WRITTEN TASK -> In the bylaws excerpt on board of directors meetings, how far in advance must notice of a special meeting be sent if it goes by first-class mail?

3.05 Place of Meetings and Meetings by Telephone.
(a) Regular meetings of the board of
directors may be held at any place within or without the State of
California that has been designated from time to time by
resolution of the board of directors. In the absence of such a
designation, regular meetings shall be held at the principal
executive office of the corporation.
(b) Special meetings of the board of
directors shall be held at any place within or without the State
of California that has been designated in the notice of the
meeting or, if not stated in the notice or if there is no notice,
at the principal executive office of the corporation.
(c) Any meeting, regular or special, may be
held by conference telephone or similar communication equipment,
so long as all directors participating in the meeting can hear
one another. All such directors shall be deemed to be present in
person at the meeting.
3.06 Annual Meeting. Immediately following each
annual meeting of shareholders, the board of directors shall hold
a regular meeting for the purpose of organization, election of
officers, and the transaction of other business. Notice of such
meeting shall not be required.
3.07 Other Regular Meetings. Other regular meetings
of the board of directors may be held without notice at such time
as shall from time to time be fixed by the board of directors.
3.08 Special Meetings -- Call and Notice.
(a) Special meetings of the board for any
purpose or purposes may be called at any time by the president,
any vice president, the secretary or any two (2) directors.
(b) Notice of the time and place of special
meetings shall be (1) delivered personally or by telephone or
telegraph at least forty-eight (48) hours in advance of the
meeting or (2) sent by first-class mail, postage prepaid, at
least four days in advance of the meeting. The notice or waiver
of notice need not specify the purpose of the meeting.
3.09 Waiver of Notice. The transactions of any
meeting of the board of directors, however called and noticed or
wherever held, shall be as valid as though had at a meeting duly
held after regular call and notice, if a quorum is present, and
if, either before or after the meeting, each of the directors not
present signs a written waiver of the notice, a consent to
holding such meeting or an approval of the minutes thereof. All
such waivers, consents or approvals shall be filed with the
corporate records or made a part of the minutes of the meeting.
Notice of a meeting shall also be deemed given to any director
who attends the meeting without protesting, prior thereto or at
its commencement, the lack of notice to that director.
3.10 Quorum. A majority of the authorized number of
directors shall constitute a quorum for the transaction of
business, except to adjourn as provided in Section 3.12 hereof.
Every act or decision by a majority of the directors present at a
meeting duly held at which a quorum is present shall be regarded
as the act of the board of directors, unless a greater number is
required by law or by the articles of incorporation. Business
may continue to be transacted at a meeting at which a quorum is
initially present notwithstanding the withdrawal of directors,
provided that any action taken is approved by at least a majority
of the required quorum for such meeting.
3.11 Action Without Meeting. Any action required or
permitted to be taken by the board of directors may be taken
without a meeting if all members of the board of directors
individually or collectively consent in writing to such action.

EXTRACTED ENTRIES ->
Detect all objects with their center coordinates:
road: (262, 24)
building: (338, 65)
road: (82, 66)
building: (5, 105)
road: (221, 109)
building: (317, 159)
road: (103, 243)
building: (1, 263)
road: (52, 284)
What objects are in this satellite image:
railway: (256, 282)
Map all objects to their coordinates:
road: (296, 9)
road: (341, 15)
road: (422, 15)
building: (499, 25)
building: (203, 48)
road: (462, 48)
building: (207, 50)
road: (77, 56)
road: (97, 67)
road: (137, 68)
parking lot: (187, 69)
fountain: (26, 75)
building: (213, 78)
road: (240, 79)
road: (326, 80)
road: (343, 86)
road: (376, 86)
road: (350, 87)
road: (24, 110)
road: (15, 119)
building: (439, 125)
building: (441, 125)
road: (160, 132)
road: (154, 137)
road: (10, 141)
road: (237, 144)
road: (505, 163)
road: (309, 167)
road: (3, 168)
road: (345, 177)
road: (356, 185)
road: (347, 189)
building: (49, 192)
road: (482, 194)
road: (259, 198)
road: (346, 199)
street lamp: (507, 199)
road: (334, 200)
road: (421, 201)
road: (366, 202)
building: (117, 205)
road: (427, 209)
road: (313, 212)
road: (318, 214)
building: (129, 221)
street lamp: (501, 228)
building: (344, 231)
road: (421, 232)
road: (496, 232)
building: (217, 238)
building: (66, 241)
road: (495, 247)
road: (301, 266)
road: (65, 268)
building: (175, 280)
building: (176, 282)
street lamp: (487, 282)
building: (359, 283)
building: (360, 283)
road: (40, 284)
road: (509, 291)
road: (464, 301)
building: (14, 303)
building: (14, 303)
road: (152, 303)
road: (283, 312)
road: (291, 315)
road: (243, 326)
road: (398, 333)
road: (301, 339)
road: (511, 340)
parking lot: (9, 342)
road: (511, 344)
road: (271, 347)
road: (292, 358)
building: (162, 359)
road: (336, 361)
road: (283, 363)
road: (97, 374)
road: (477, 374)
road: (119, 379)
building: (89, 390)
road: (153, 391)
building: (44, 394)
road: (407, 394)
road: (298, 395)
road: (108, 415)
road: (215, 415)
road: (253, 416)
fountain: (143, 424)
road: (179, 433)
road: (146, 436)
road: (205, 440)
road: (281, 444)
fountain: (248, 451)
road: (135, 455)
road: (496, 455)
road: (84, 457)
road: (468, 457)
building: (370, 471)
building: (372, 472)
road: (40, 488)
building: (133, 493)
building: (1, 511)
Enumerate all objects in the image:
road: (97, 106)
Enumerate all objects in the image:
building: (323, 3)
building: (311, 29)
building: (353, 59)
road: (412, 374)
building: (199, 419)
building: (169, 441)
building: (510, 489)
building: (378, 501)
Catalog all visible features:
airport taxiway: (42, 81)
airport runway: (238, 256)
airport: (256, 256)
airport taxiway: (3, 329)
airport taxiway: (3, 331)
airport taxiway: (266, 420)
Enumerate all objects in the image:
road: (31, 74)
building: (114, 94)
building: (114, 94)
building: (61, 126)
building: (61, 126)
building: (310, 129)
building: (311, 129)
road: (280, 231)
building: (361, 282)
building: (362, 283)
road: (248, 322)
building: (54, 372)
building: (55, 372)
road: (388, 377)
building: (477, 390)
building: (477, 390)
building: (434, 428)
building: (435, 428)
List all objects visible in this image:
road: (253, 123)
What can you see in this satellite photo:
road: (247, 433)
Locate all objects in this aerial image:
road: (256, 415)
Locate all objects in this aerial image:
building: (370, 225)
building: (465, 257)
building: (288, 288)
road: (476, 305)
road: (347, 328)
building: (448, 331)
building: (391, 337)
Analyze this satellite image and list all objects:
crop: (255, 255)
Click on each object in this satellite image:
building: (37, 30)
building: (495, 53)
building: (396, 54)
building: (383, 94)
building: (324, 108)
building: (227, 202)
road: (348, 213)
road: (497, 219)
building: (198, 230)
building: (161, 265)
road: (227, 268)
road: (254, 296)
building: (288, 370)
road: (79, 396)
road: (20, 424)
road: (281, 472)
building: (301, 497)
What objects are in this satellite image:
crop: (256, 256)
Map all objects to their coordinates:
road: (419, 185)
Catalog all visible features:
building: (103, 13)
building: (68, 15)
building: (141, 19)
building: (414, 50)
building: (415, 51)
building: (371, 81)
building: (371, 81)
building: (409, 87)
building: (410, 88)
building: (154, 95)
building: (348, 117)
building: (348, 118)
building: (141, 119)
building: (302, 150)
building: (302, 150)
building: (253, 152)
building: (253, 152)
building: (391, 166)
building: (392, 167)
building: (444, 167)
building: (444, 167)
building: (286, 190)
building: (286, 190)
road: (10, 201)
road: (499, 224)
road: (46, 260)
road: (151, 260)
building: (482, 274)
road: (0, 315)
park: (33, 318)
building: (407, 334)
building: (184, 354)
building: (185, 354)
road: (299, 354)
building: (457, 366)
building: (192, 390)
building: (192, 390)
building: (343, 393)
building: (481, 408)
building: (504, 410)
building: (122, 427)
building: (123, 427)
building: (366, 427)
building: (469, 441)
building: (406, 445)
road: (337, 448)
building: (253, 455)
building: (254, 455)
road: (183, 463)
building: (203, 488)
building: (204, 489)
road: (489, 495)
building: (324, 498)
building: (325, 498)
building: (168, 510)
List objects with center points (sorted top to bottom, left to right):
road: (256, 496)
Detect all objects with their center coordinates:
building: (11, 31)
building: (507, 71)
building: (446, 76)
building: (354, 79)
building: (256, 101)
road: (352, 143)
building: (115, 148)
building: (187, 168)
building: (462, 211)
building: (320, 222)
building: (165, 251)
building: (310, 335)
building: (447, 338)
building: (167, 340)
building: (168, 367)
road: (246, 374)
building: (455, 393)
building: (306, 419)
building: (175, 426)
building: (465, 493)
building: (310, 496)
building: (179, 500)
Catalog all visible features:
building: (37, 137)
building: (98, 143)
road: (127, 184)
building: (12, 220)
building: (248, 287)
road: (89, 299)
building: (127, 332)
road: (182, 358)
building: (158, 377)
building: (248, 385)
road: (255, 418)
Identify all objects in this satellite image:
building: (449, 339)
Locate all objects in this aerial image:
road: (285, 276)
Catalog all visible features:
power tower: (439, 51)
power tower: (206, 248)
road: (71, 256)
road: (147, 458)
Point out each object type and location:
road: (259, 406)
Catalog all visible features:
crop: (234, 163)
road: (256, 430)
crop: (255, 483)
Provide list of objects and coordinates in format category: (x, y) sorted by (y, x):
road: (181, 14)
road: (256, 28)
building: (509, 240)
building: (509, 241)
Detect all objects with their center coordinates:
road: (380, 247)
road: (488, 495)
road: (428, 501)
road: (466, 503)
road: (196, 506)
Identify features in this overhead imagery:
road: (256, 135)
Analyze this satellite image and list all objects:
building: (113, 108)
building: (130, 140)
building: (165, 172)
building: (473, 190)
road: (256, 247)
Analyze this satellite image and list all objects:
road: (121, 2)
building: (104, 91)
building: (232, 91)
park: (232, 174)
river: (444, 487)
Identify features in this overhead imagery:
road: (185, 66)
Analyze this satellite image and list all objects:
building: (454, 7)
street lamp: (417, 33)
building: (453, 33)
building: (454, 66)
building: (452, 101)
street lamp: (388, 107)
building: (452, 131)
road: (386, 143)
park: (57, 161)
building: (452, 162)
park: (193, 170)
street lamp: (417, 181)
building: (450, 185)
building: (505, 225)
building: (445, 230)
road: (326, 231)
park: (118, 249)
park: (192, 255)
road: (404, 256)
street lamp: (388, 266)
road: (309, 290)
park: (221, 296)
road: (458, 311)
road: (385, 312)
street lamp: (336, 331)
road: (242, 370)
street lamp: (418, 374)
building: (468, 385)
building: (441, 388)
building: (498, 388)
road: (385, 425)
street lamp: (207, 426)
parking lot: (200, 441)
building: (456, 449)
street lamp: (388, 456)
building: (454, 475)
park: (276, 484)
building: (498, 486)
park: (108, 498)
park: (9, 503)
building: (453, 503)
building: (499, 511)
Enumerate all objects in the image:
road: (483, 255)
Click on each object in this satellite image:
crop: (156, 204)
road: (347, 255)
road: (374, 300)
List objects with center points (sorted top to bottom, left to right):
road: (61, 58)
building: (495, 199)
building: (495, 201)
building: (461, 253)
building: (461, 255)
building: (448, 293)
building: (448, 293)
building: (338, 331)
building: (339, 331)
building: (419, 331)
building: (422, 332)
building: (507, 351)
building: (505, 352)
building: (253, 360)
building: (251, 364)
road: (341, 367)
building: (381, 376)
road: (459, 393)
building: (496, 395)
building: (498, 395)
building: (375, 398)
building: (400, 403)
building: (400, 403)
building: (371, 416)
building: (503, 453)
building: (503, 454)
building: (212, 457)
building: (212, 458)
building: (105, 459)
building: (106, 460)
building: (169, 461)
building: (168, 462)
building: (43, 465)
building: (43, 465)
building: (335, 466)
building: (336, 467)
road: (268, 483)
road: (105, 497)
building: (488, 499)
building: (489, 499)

ANSWER BELOW -> At least four days before the meeting.